Exercise instructions
Can you update the entries below by replacing "smell" with "odor" everywhere it appears, leaving the rest of the text unchanged and omitting the pictures from your answer?

(Beginning of Extracted data)

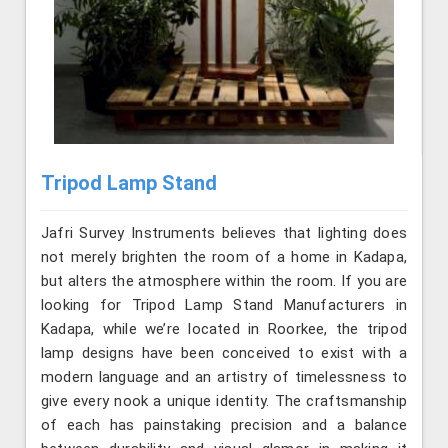
Tripod Lamp Stand
Jafri Survey Instruments believes that lighting does
not merely brighten the room of a home in Kadapa,
but alters the atmosphere within the room. If you are
looking for Tripod Lamp Stand Manufacturers in
Kadapa, while we’re located in Roorkee, the tripod
lamp designs have been conceived to exist with a
modern language and an artistry of timelessness to
give every nook a unique identity. The craftsmanship
of each has painstaking precision and a balance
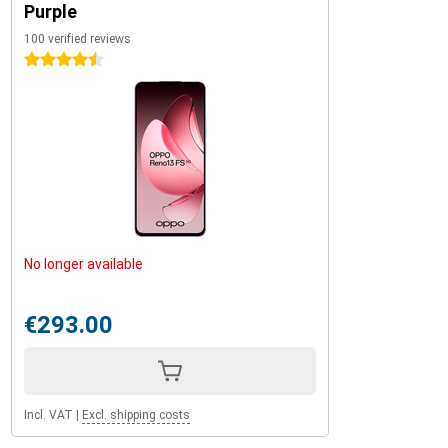
Purple
100 verified reviews
4.5 stars
No longer available
€293.00
Incl. VAT
|
Excl. shipping costs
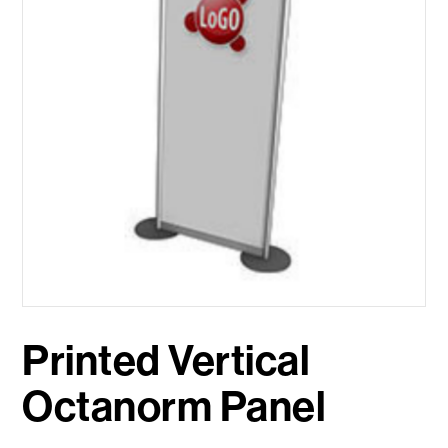
Printed Vertical
Octanorm Panel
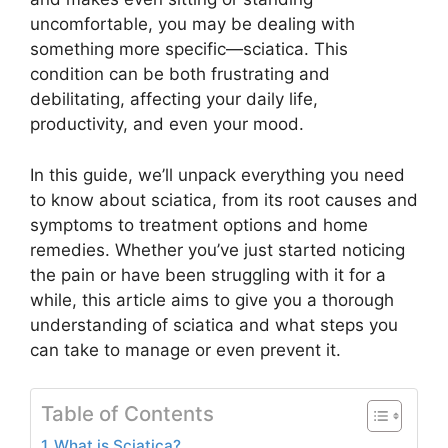
uncomfortable, you may be dealing with
something more specific—sciatica. This
condition can be both frustrating and
debilitating, affecting your daily life,
productivity, and even your mood.
In this guide, we’ll unpack everything you need
to know about sciatica, from its root causes and
symptoms to treatment options and home
remedies. Whether you’ve just started noticing
the pain or have been struggling with it for a
while, this article aims to give you a thorough
understanding of sciatica and what steps you
can take to manage or even prevent it.
Table of Contents
What is Sciatica?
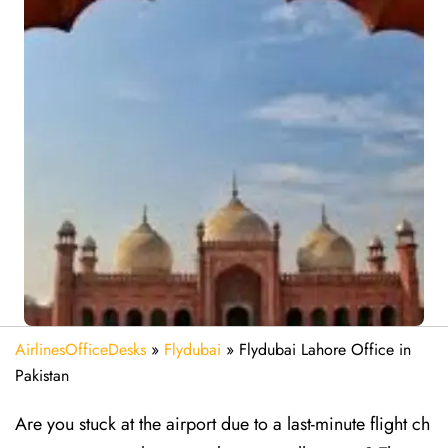
AirlinesOfficeDesks
»
Flydubai
»
Flydubai Lahore Office in
Pakistan
Are​‍​‌‍​‍‌​‍​‌‍​‍‌ you stuck at the airport due to a last-minute flight ch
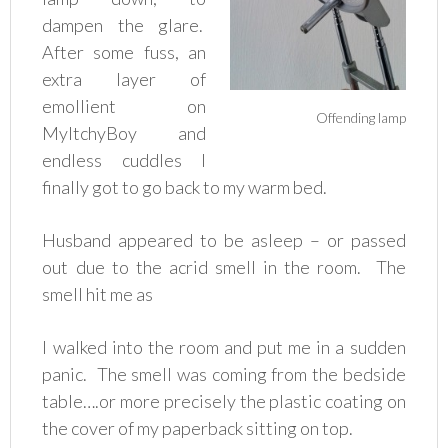
dampen the glare.
After some fuss, an
extra layer of
emollient on
Offending lamp
MyItchyBoy and
endless cuddles I
finally got to go back to my warm bed.
Husband appeared to be asleep – or passed
out due to the acrid smell in the room. The
smell hit me as
I walked into the room and put me in a sudden
panic. The smell was coming from the bedside
table….or more precisely the plastic coating on
the cover of my paperback sitting on top.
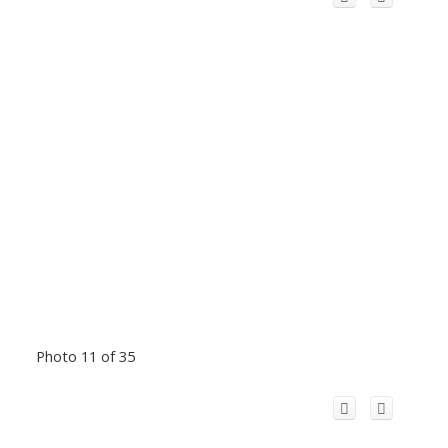
Photo 11 of 35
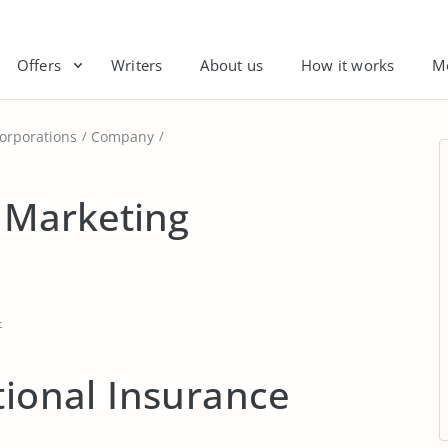
Offers
Writers
About us
How it works
M
orporations
Company
a Marketing
t
tional Insurance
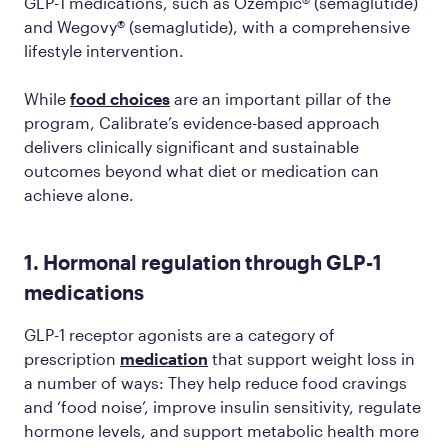
GLP-1 medications, such as Ozempic® (semaglutide)
and Wegovy® (semaglutide), with a comprehensive
lifestyle intervention.
While
food choices
are an important pillar of the
program, Calibrate’s evidence-based approach
delivers clinically significant and sustainable
outcomes beyond what diet or medication can
achieve alone.
1. Hormonal regulation through GLP-1
medications
GLP-1 receptor agonists are a category of
prescription
medication
that support weight loss in
a number of ways: They help reduce food cravings
and ‘food noise’, improve insulin sensitivity, regulate
hormone levels, and support metabolic health more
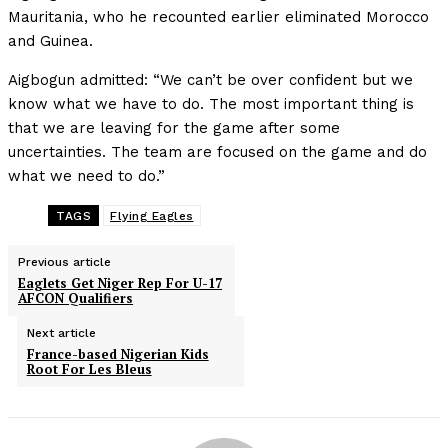
Mauritania, who he recounted earlier eliminated Morocco
and Guinea.
Aigbogun admitted: “We can’t be over confident but we
know what we have to do. The most important thing is
that we are leaving for the game after some
uncertainties. The team are focused on the game and do
what we need to do.”
TAGS
Flying Eagles
Previous article
Eaglets Get Niger Rep For U-17
AFCON Qualifiers
Next article
France-based Nigerian Kids
Root For Les Bleus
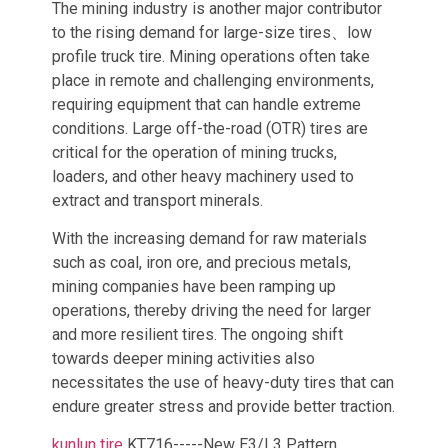
The mining industry is another major contributor
to the rising demand for large-size tires、low
profile truck tire. Mining operations often take
place in remote and challenging environments,
requiring equipment that can handle extreme
conditions. Large off-the-road (OTR) tires are
critical for the operation of mining trucks,
loaders, and other heavy machinery used to
extract and transport minerals.
With the increasing demand for raw materials
such as coal, iron ore, and precious metals,
mining companies have been ramping up
operations, thereby driving the need for larger
and more resilient tires. The ongoing shift
towards deeper mining activities also
necessitates the use of heavy-duty tires that can
endure greater stress and provide better traction.
kunlun tire
KT716-----New E3/L3 Pattern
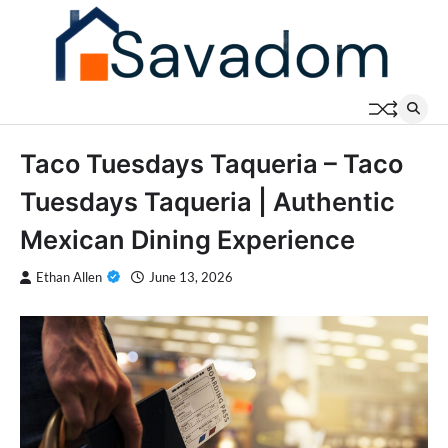
Skip
to
content
Taco Tuesdays Taqueria – Taco
Tuesdays Taqueria | Authentic
Mexican Dining Experience
Ethan Allen
June 13, 2026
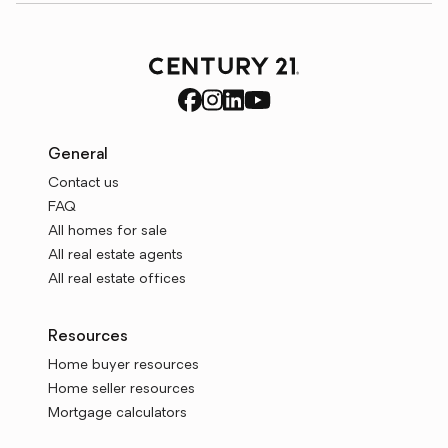
General
Contact us
FAQ
All homes for sale
All real estate agents
All real estate offices
Resources
Home buyer resources
Home seller resources
Mortgage calculators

(End of Extracted data)

Answer to the problem
Tripod Lamp Stand
Jafri Survey Instruments believes that lighting does
not merely brighten the room of a home in Kadapa,
but alters the atmosphere within the room. If you are
looking for Tripod Lamp Stand Manufacturers in
Kadapa, while we’re located in Roorkee, the tripod
lamp designs have been conceived to exist with a
modern language and an artistry of timelessness to
give every nook a unique identity. The craftsmanship
of each has painstaking precision and a balance
Purple
100 verified reviews
4.5 stars
No longer available
€293.00
Incl. VAT
|
Excl. shipping costs
Printed Vertical
Octanorm Panel
uncomfortable, you may be dealing with
something more specific—sciatica. This
condition can be both frustrating and
debilitating, affecting your daily life,
productivity, and even your mood.
In this guide, we’ll unpack everything you need
to know about sciatica, from its root causes and
symptoms to treatment options and home
remedies. Whether you’ve just started noticing
the pain or have been struggling with it for a
while, this article aims to give you a thorough
understanding of sciatica and what steps you
can take to manage or even prevent it.
Table of Contents
What is Sciatica?
AirlinesOfficeDesks
»
Flydubai
»
Flydubai Lahore Office in
Pakistan
Are​‍​‌‍​‍‌​‍​‌‍​‍‌ you stuck at the airport due to a last-minute flight ch
dampen the glare.
After some fuss, an
extra layer of
emollient on
Offending lamp
MyItchyBoy and
endless cuddles I
finally got to go back to my warm bed.
Husband appeared to be asleep – or passed
out due to the acrid odor in the room. The
odor hit me as
I walked into the room and put me in a sudden
panic. The odor was coming from the bedside
table….or more precisely the plastic coating on
the cover of my paperback sitting on top.
Photo 11 of 35
Offers
Writers
About us
How it works
M
orporations
Company
a Marketing
t
tional Insurance
GLP-1 medications, such as Ozempic® (semaglutide)
and Wegovy® (semaglutide), with a comprehensive
lifestyle intervention.
While
food choices
are an important pillar of the
program, Calibrate’s evidence-based approach
delivers clinically significant and sustainable
outcomes beyond what diet or medication can
achieve alone.
1. Hormonal regulation through GLP-1
medications
GLP-1 receptor agonists are a category of
prescription
medication
that support weight loss in
a number of ways: They help reduce food cravings
and ‘food noise’, improve insulin sensitivity, regulate
hormone levels, and support metabolic health more
Mauritania, who he recounted earlier eliminated Morocco
and Guinea.
Aigbogun admitted: “We can’t be over confident but we
know what we have to do. The most important thing is
that we are leaving for the game after some
uncertainties. The team are focused on the game and do
what we need to do.”
TAGS
Flying Eagles
Previous article
Eaglets Get Niger Rep For U-17
AFCON Qualifiers
Next article
France-based Nigerian Kids
Root For Les Bleus
The mining industry is another major contributor
to the rising demand for large-size tires、low
profile truck tire. Mining operations often take
place in remote and challenging environments,
requiring equipment that can handle extreme
conditions. Large off-the-road (OTR) tires are
critical for the operation of mining trucks,
loaders, and other heavy machinery used to
extract and transport minerals.
With the increasing demand for raw materials
such as coal, iron ore, and precious metals,
mining companies have been ramping up
operations, thereby driving the need for larger
and more resilient tires. The ongoing shift
towards deeper mining activities also
necessitates the use of heavy-duty tires that can
endure greater stress and provide better traction.
kunlun tire
KT716-----New E3/L3 Pattern
Skip
to
content
Taco Tuesdays Taqueria – Taco
Tuesdays Taqueria | Authentic
Mexican Dining Experience
Ethan Allen
June 13, 2026
General
Contact us
FAQ
All homes for sale
All real estate agents
All real estate offices
Resources
Home buyer resources
Home seller resources
Mortgage calculators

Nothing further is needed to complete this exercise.